Task prompt: Each entry that follows should be retyped exactly.

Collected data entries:
<<<<
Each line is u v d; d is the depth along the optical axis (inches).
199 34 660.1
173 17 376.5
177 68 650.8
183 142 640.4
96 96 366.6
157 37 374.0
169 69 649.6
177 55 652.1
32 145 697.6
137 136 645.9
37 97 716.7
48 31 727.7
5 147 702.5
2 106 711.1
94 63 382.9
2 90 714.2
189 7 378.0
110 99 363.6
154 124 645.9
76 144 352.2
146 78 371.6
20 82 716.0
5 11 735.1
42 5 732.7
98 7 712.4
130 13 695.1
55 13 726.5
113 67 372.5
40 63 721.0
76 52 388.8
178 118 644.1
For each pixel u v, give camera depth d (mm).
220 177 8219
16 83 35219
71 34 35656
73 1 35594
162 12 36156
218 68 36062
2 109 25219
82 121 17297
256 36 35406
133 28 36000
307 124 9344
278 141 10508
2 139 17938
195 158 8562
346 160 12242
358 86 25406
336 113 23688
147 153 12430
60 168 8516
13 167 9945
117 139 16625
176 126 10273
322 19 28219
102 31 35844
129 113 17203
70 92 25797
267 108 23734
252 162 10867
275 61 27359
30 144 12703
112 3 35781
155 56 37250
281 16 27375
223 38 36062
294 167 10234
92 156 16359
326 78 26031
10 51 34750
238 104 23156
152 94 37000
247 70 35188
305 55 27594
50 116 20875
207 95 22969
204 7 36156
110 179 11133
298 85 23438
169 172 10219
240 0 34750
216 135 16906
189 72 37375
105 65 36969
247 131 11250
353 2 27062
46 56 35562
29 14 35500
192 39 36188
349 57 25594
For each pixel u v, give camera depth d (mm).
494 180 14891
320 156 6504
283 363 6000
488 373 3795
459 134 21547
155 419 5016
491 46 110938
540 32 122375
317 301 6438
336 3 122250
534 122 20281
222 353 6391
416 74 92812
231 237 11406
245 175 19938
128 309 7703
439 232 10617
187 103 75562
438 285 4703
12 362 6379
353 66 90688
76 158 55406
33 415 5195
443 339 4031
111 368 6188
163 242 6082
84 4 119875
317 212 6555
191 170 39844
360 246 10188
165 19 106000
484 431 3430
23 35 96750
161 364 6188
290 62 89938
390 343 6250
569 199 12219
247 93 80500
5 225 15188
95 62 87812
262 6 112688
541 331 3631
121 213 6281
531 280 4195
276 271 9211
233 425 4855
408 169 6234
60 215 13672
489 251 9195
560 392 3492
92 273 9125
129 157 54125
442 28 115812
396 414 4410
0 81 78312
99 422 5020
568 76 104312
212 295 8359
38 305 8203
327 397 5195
>>>>
Reply to the exercise:
Each line is u v d; d is the depth along the optical axis (inches).
199 34 660.1
173 17 376.5
177 68 650.8
183 142 640.4
96 96 366.6
157 37 374.0
169 69 649.6
177 55 652.1
32 145 697.6
137 136 645.9
37 97 716.7
48 31 727.7
5 147 702.5
2 106 711.1
94 63 382.9
2 90 714.2
189 7 378.0
110 99 363.6
154 124 645.9
76 144 352.2
146 78 371.6
20 82 716.0
5 11 735.1
42 5 732.7
98 7 712.4
130 13 695.1
55 13 726.5
113 67 372.5
40 63 721.0
76 52 388.8
178 118 644.1
For each pixel u v, give camera depth d (mm).
220 177 8219
16 83 35219
71 34 35656
73 1 35594
162 12 36156
218 68 36062
2 109 25219
82 121 17297
256 36 35406
133 28 36000
307 124 9344
278 141 10508
2 139 17938
195 158 8562
346 160 12242
358 86 25406
336 113 23688
147 153 12430
60 168 8516
13 167 9945
117 139 16625
176 126 10273
322 19 28219
102 31 35844
129 113 17203
70 92 25797
267 108 23734
252 162 10867
275 61 27359
30 144 12703
112 3 35781
155 56 37250
281 16 27375
223 38 36062
294 167 10234
92 156 16359
326 78 26031
10 51 34750
238 104 23156
152 94 37000
247 70 35188
305 55 27594
50 116 20875
207 95 22969
204 7 36156
110 179 11133
298 85 23438
169 172 10219
240 0 34750
216 135 16906
189 72 37375
105 65 36969
247 131 11250
353 2 27062
46 56 35562
29 14 35500
192 39 36188
349 57 25594
For each pixel u v, give camera depth d (mm).
494 180 14891
320 156 6504
283 363 6000
488 373 3795
459 134 21547
155 419 5016
491 46 110938
540 32 122375
317 301 6438
336 3 122250
534 122 20281
222 353 6391
416 74 92812
231 237 11406
245 175 19938
128 309 7703
439 232 10617
187 103 75562
438 285 4703
12 362 6379
353 66 90688
76 158 55406
33 415 5195
443 339 4031
111 368 6188
163 242 6082
84 4 119875
317 212 6555
191 170 39844
360 246 10188
165 19 106000
484 431 3430
23 35 96750
161 364 6188
290 62 89938
390 343 6250
569 199 12219
247 93 80500
5 225 15188
95 62 87812
262 6 112688
541 331 3631
121 213 6281
531 280 4195
276 271 9211
233 425 4855
408 169 6234
60 215 13672
489 251 9195
560 392 3492
92 273 9125
129 157 54125
442 28 115812
396 414 4410
0 81 78312
99 422 5020
568 76 104312
212 295 8359
38 305 8203
327 397 5195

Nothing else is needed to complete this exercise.